BRIEF:
Scan the lines below; pull out those with "input".

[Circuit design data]
☆ ☆ ☆ ☆

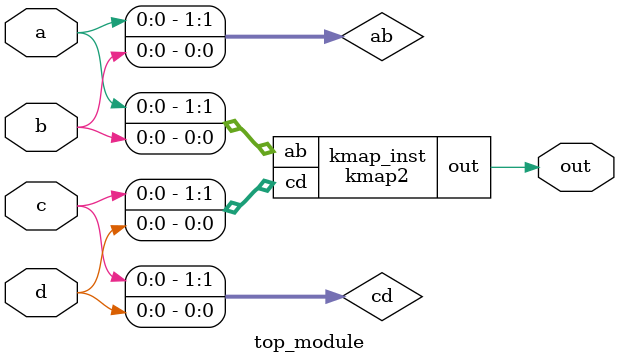
<source format=sv>
module kmap2 (

    input [1:0] ab,
    input [1:0] cd,
    output out
);

// Implement the circuit described by the Karnaugh map

assign out = (!ab[1] & !ab[0] & cd[1]) | (!ab[1] & ab[0] & cd[1]) | (ab[1] & !ab[0] & !cd[0] & !cd[1]) | (ab[1] & !ab[0] & cd[1] & !cd[0]) | (ab[1] & !ab[0] & cd[1] & cd[0]);
  
endmodule
module top_module (
    input a, 
    input b,
    input c,
    input d,
    output out
);

wire [1:0] ab;
wire [1:0] cd;

assign ab = {a, b};
assign cd = {c, d};

kmap2 kmap_inst (
    .ab(ab),
    .cd(cd),
    .out(out)
);

endmodule

</source>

☆ ☆ ☆ ☆

THE ANSWER:
    input [1:0] ab,
    input [1:0] cd,
    input a, 
    input b,
    input c,
    input d,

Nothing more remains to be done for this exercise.